Using middleBrick, teams can scan their Phoenix endpoints that interact with DynamoDB to detect whether API keys are exposed in responses, whether endpoints lack proper authentication, or whether the API surface includes unauthenticated paths that reference sensitive data. The scanner checks for unauthenticated LLM endpoints and output patterns that may reveal keys or other sensitive material, helping to catch misconfigurations before they reach production.
Dynamodb-Specific Remediation in Phoenix — concrete code fixes
Remediation focuses on ensuring API keys are never returned to the client, are encrypted at rest and in transit, and are accessed only through tightly scoped, least-privilege patterns. Use DynamoDB encryption features and avoid selecting sensitive attributes in queries. In Phoenix/Elixir, structure your data access to exclude secrets from responses and logs.
Example: Safe DynamoDB read with field exclusion
Ensure your DynamoDB queries project only the fields you need and never include the key itself. Use expression attribute names to avoid accidental exposure through attribute aliasing.
defmodule MyApp.Dynamo do
import ExAws.Dynamo
alias ExAws.Dynamo.{Scan, Query}
# Safe: select only non-sensitive fields
def list_services(table_name) do
table_name
|> scan()
|> select([:service_name, "endpoint_url", "created_at"])
|> expression_attribute_names(%{"#url" => "endpoint_url"})
|> ExAws.request!()
end
end
Example: Avoid returning keys in controller
In your Phoenix controller, never render API keys. If you must use a key to call an external service, pass it directly to the client library and ensure it is not included in assigns or view templates.
defmodule MyAppWeb.ServiceController do
use MyAppWeb, :controller
alias MyApp.Dynamo
def show(conn, %{"id" => id}) do
case Dynamo.get_service(id) do
{:ok, %{endpoint_url: url, http_method: method}} ->
# Use the key internally only; do not assign or render it
client = MyApp.ExternalClient.new(url, method)

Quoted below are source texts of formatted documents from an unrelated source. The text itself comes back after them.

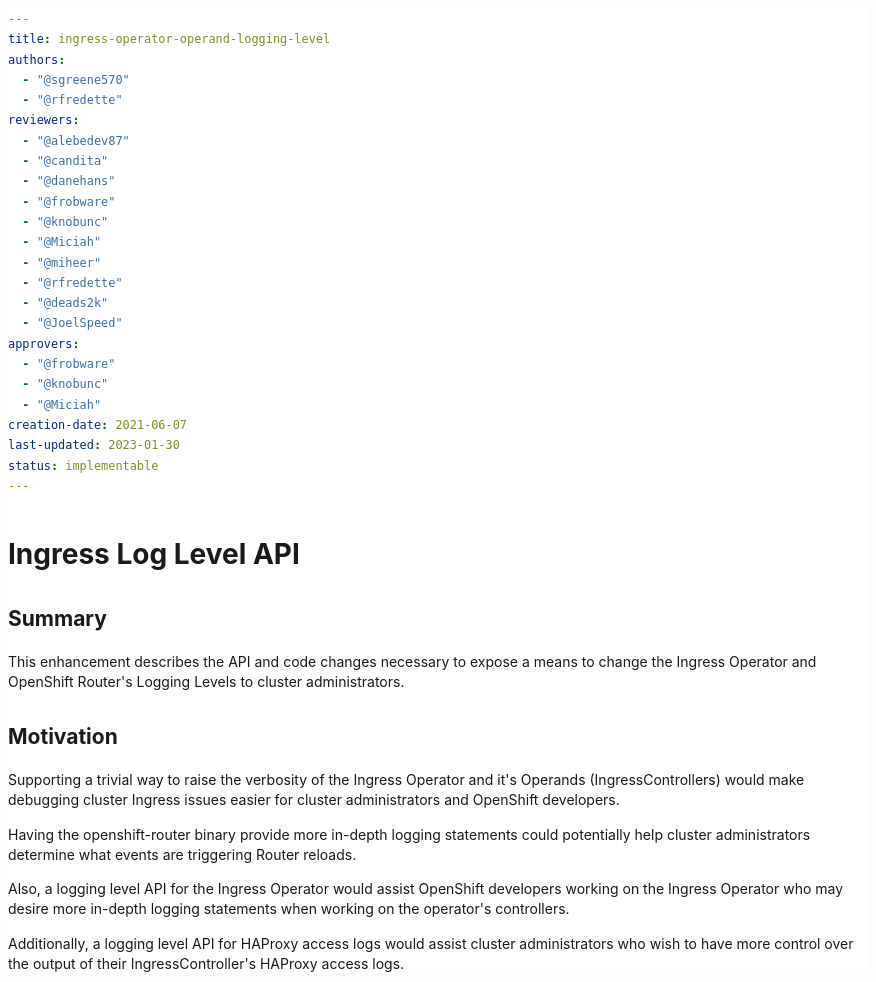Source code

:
 ```yaml
---
title: ingress-operator-operand-logging-level
authors:
  - "@sgreene570"
  - "@rfredette"
reviewers:
  - "@alebedev87"
  - "@candita"
  - "@danehans"
  - "@frobware"
  - "@knobunc"
  - "@Miciah"
  - "@miheer"
  - "@rfredette"
  - "@deads2k"
  - "@JoelSpeed"
approvers:
  - "@frobware"
  - "@knobunc"
  - "@Miciah"
creation-date: 2021-06-07
last-updated: 2023-01-30
status: implementable
---
```


# Ingress Log Level API

## Summary

This enhancement describes the API and code changes necessary to expose
a means to change the Ingress Operator and OpenShift Router's Logging Levels to
cluster administrators.

## Motivation

Supporting a trivial way to raise the verbosity of the Ingress Operator and it's Operands (IngressControllers) would make debugging
cluster Ingress issues easier for cluster administrators and OpenShift developers.

Having the openshift-router binary provide more in-depth logging statements could potentially help cluster administrators
determine what events are triggering Router reloads.

Also, a logging level API for the Ingress Operator would assist OpenShift developers working on the Ingress Operator who may
desire more in-depth logging statements when working on the operator's controllers.

Additionally, a logging level API for HAProxy access logs would assist cluster administrators who wish to have more control
over the output of their IngressController's HAProxy access logs.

result = MyApp.Service.call(client)
render(conn, "show.json", result: result)
{:error, :not_found} ->
send_resp(conn, 404, "Not found")
end
end
end
Example: Secure DynamoDB table policy and IAM
Define a tight IAM policy that denies ListScan and GetItem for non-application roles and conditionally allows access only when encryption context matches. In Elixir, use environment-based configuration to avoid committing credentials.
# config/runtime.exs
import Config
config :my_app, :dynamodb,
table: System.fetch_env!("DYNAMODB_TABLE"),
encryption_enabled: true,
kms_key_id: System.fetch_env!("KMS_KEY_ID")

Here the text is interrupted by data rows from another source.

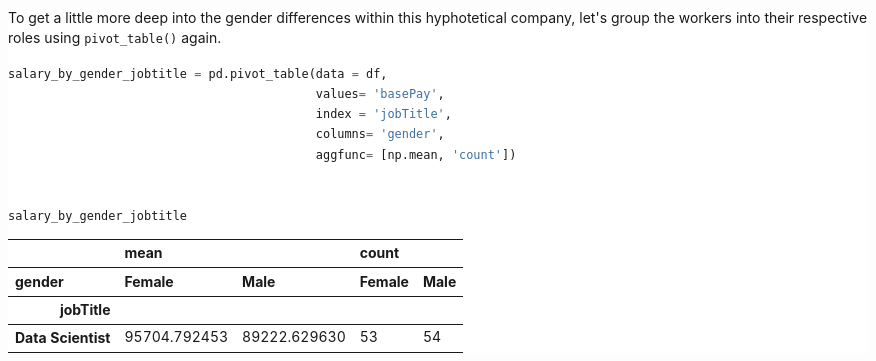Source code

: 
To get a little more deep into the gender differences within this hyphotetical company, let's group the workers into their respective roles using `pivot_table()` again.



```python
salary_by_gender_jobtitle = pd.pivot_table(data = df,
                                           values= 'basePay',
                                           index = 'jobTitle',
                                           columns= 'gender',
                                           aggfunc= [np.mean, 'count'])


salary_by_gender_jobtitle
```




<div>
<style scoped>
    .dataframe tbody tr th:only-of-type {
        vertical-align: middle;
    }

    .dataframe tbody tr th {
        vertical-align: top;
    }

    .dataframe thead tr th {
        text-align: left;
    }

    .dataframe thead tr:last-of-type th {
        text-align: right;
    }
</style>
<table border="0" class="dataframe">
  <thead>
    <tr>
      <th></th>
      <th colspan="2" halign="left">mean</th>
      <th colspan="2" halign="left">count</th>
    </tr>
    <tr>
      <th>gender</th>
      <th>Female</th>
      <th>Male</th>
      <th>Female</th>
      <th>Male</th>
    </tr>
    <tr>
      <th>jobTitle</th>
      <th></th>
      <th></th>
      <th></th>
      <th></th>
    </tr>
  </thead>
  <tbody>
    <tr>
      <th>Data Scientist</th>
      <td>95704.792453</td>
      <td>89222.629630</td>
      <td>53</td>
      <td>54</td>
    </tr>
    <tr>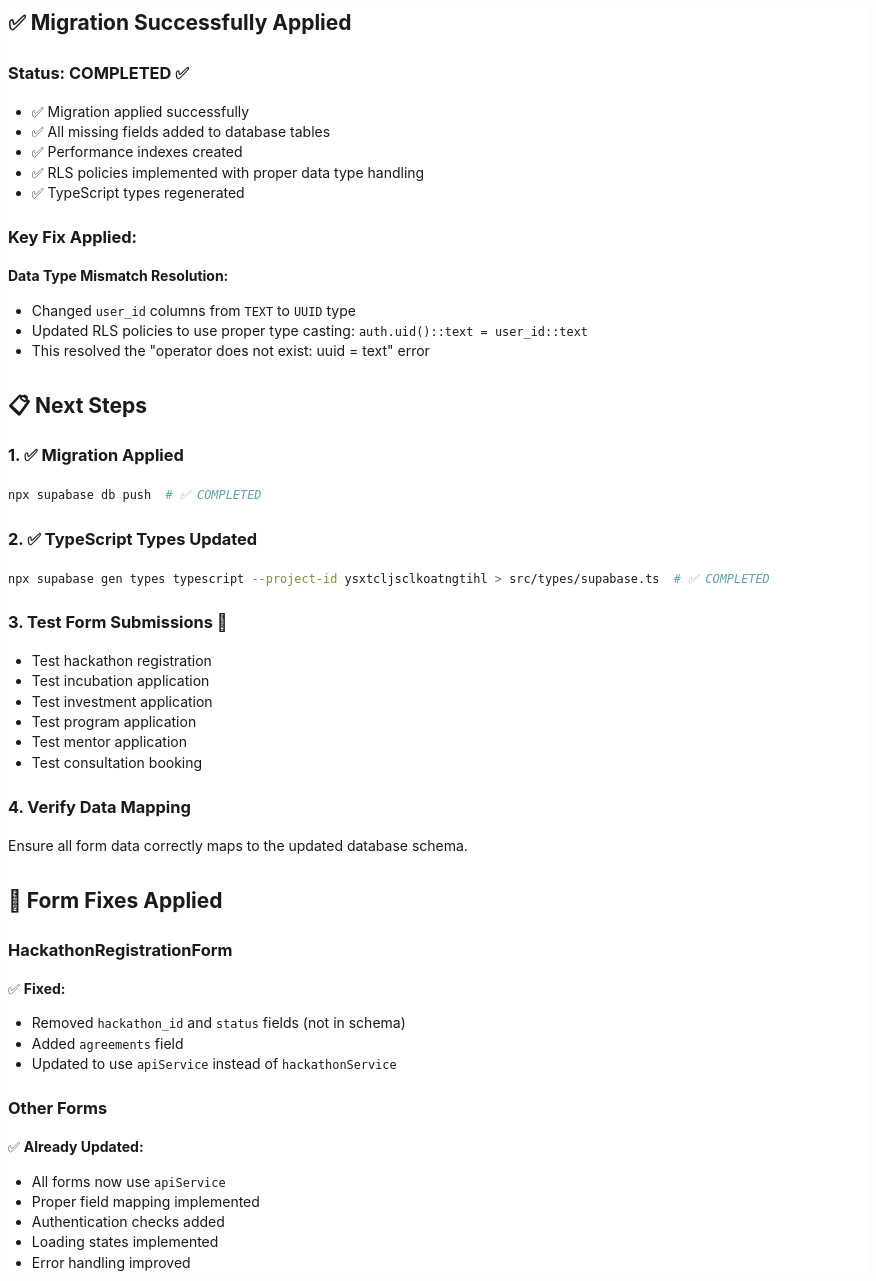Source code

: ## ✅ **Migration Successfully Applied**

### **Status: COMPLETED** ✅
- ✅ Migration applied successfully
- ✅ All missing fields added to database tables
- ✅ Performance indexes created
- ✅ RLS policies implemented with proper data type handling
- ✅ TypeScript types regenerated

### **Key Fix Applied:**
**Data Type Mismatch Resolution:**
- Changed `user_id` columns from `TEXT` to `UUID` type
- Updated RLS policies to use proper type casting: `auth.uid()::text = user_id::text`
- This resolved the "operator does not exist: uuid = text" error

## 📋 **Next Steps**

### **1. ✅ Migration Applied**
```bash
npx supabase db push  # ✅ COMPLETED
```

### **2. ✅ TypeScript Types Updated**
```bash
npx supabase gen types typescript --project-id ysxtcljsclkoatngtihl > src/types/supabase.ts  # ✅ COMPLETED
```

### **3. Test Form Submissions** 🧪
- Test hackathon registration
- Test incubation application
- Test investment application
- Test program application
- Test mentor application
- Test consultation booking

### **4. Verify Data Mapping**
Ensure all form data correctly maps to the updated database schema.

## 🔧 **Form Fixes Applied**

### **HackathonRegistrationForm**
✅ **Fixed:**
- Removed `hackathon_id` and `status` fields (not in schema)
- Added `agreements` field
- Updated to use `apiService` instead of `hackathonService`

### **Other Forms**
✅ **Already Updated:**
- All forms now use `apiService`
- Proper field mapping implemented
- Authentication checks added
- Loading states implemented
- Error handling improved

# Use IAM role-based credentials with least privilege; do not embed keys
Example: Parameterized queries to prevent IDOR
Use parameterized queries rather than string interpolation to prevent attackers from manipulating keys or indexes. Validate ownership on every request to enforce BOLA protections.
def get_key_for_user(user_id, key_id) do
table_name = "api_keys"
key_condition = {user_id: user_id, key_id: key_id}
ExAws.Dynamo.get_item(table_name, key_condition)
|> ExAws.request!()
|> Map.get("Item")
|> Map.get("encrypted_key")
end
Example: Use Phoenix endpoint protections
Add plugs that strip sensitive fields from assigns before rendering and ensure no logging of secret values. Combine with runtime encryption and strict CORS policies to reduce exposure surface.

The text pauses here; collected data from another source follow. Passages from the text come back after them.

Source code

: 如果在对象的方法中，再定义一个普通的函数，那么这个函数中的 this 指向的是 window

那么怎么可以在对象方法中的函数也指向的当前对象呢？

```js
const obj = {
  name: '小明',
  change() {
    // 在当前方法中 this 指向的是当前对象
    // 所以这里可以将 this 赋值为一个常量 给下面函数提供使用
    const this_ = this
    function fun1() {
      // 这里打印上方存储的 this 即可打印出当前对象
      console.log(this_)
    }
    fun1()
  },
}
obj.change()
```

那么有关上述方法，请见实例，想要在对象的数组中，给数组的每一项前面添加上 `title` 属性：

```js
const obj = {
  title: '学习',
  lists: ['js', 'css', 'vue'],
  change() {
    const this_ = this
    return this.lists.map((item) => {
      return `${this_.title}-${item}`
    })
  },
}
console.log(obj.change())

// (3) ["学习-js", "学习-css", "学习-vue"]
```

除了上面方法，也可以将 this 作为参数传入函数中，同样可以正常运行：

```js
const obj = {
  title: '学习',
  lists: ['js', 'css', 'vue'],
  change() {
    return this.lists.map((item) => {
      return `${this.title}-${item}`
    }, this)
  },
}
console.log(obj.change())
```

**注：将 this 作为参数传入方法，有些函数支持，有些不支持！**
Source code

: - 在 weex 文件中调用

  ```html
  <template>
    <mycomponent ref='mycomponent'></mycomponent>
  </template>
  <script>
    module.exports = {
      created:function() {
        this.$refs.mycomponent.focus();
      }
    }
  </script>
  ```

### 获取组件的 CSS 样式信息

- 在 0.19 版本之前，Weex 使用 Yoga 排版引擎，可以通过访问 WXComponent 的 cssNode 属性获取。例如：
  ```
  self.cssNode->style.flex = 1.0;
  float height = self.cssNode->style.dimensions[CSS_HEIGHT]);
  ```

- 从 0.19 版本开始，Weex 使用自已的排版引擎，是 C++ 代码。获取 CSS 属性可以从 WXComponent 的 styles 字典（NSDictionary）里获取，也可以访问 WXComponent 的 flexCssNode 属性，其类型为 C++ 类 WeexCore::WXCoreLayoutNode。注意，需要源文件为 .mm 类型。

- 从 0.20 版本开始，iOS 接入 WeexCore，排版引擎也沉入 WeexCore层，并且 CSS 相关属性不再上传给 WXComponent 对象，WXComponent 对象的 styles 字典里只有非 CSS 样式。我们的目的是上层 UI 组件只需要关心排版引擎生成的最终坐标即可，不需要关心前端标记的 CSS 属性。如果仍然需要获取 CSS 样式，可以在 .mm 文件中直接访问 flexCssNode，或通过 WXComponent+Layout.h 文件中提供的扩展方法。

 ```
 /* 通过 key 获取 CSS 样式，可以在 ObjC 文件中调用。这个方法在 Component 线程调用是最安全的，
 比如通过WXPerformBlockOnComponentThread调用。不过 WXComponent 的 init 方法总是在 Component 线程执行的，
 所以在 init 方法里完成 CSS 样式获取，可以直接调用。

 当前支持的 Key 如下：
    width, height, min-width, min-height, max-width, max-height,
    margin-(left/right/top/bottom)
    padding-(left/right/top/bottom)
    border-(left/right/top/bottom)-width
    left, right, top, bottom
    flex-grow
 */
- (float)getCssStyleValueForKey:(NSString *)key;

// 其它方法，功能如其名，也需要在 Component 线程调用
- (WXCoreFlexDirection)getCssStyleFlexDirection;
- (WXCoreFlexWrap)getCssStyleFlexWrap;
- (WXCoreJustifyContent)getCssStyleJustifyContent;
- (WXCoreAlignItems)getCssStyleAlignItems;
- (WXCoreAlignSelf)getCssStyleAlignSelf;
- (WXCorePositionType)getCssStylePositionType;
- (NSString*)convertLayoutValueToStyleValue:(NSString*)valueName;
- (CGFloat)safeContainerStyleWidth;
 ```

defmodule MyAppWeb.Plugs.SensitiveDataFilter do
import Plug.Conn
def init(opts), do: opts
def call(conn, _opts) do
# Ensure API keys are not in assigns
assign(conn, :filtered, fn ->
Map.drop(conn.assigns, [:api_key, :secret])
end)
end
end
By combining these patterns—selective projection, strict IAM, runtime encryption, and disciplined controller logic—you reduce the likelihood that API keys stored in DynamoDB become exposed through the Phoenix application layer.